Quand j’avais leur âge, je voulais devenir archéologue et en quelque sorte, c’est ce que je fais aujourd’hui (rires). À mes débuts dans la mode, la boutique Colette existait encore. Le rêve général, à l'époque, était d'être exposé dans ce concept store. La boutique est aujourd'hui fermée, donc notre volonté était de parvenir à recréer un lieu qui ferait nourrir chez d'autres le souhait d'être mis en lumière dans un shop qu’iels affectionnent.

Nous avons constamment la même interrogation : "Comment créer l'espace idéal pour que les designers et les marques soient hyper fier-ère-s d'être ici, à l'Union de la jeunesse internationale, et comment arrive-t-on à les mettre en avant de la meilleure des façons ?" Ce sont nos enjeux principaux.

Le Grand Magasin Éphémère et tous les événements organisés à l'Uji ont vocation à mettre en avant les diasporas africaines. Pourquoi ce besoin pressant ?
C’est commun à beaucoup de créatif-ve-s d’aujourd’hui. Auparavant, nous étions trop jeunes pour comprendre comment s'organisait la scène artistique au global, mais maintenant, nous sommes à des postes décisionnaires, alors, nous avons une appréhension plus claire du monde, de ce qui nous entoure. Étant en capacité de développer notre vision, il s'agit dorénavant de l’appliquer pour mettre notre pierre à l’édifice. Nos parents ont immigré en France et ont fait avec les moyens qu'ils possédaient. À nous de faire l'autre partie du chemin, avec les moyens dont nous disposons. C'est une mission que nous portons, qui est en nous et que nous ne devons pas fuir.

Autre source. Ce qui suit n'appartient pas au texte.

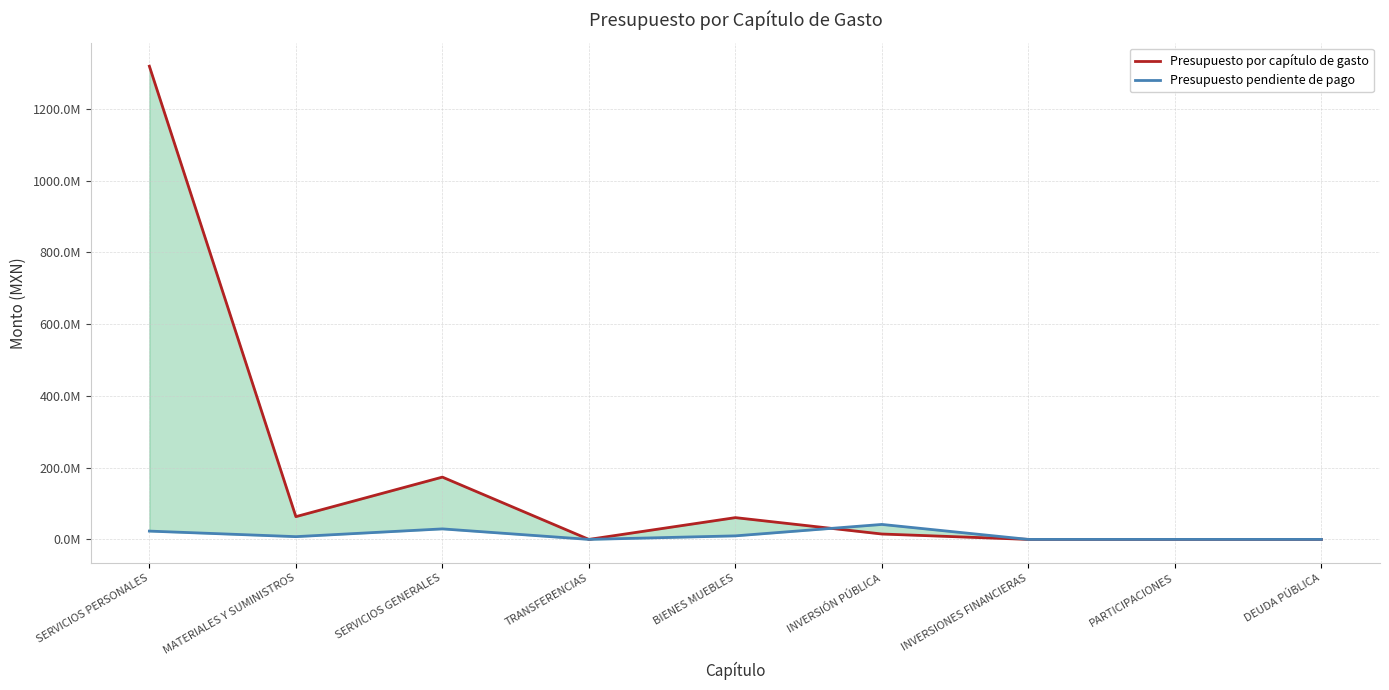

Between MATERIALES Y SUMINISTROS and DEUDA PÚBLICA, which is larger?

MATERIALES Y SUMINISTROS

Le contexte politique en France, est-ce une motivation supplémentaire ?
Avant, j'avais l’impression que souvent, en tant qu'enfants des diasporas, nous étions mécontent-e-s parce que nous étions peu ou pas représenté-e-s. Plutôt que de rester sur ce constat, nous cherchons maintenant à créer des alternatives, comme des institutions qui portent nos valeurs, et à faire en sorte qu'elles soient au même niveau que les autres institutions.

Cette année marque officiellement les dix ans de Maison Château Rouge. Dix ans donc que vous évoluez dans la scène mode parisienne. De quoi êtes-vous le plus fier jusqu'ici ?
J'ai vécu plein de moments forts, mais le plus récent remonte à l'été dernier. Mon père a passé deux journées complètes dans le District 23. Il a fait des ateliers avec les petit-e-s, il y avait aussi mes neveux, mes nièces, un peu toute ma famille et cela m'a rendu fier, parce que c'est bien la preuve qu'ensemble, nous faisons partie d'une histoire. Nous sommes la continuité de ce qui a été fait avant nous. Plus jeune, je n'étais pas content de venir chez Tati avec mon père pour faire les achats scolaires de la rentrée. J'avais honte, même, car, nous n'achetions pas de la grande marque. Aujourd’hui, mon père revient ici, et lui, il est fier de venir pour moi.

Le Grand Magasin Éphémère est situé au 2, boulevard Marguerite de Rochechouart Paris 75018. Il est ouvert du mercredi au dimanche de 11 h à 19 h.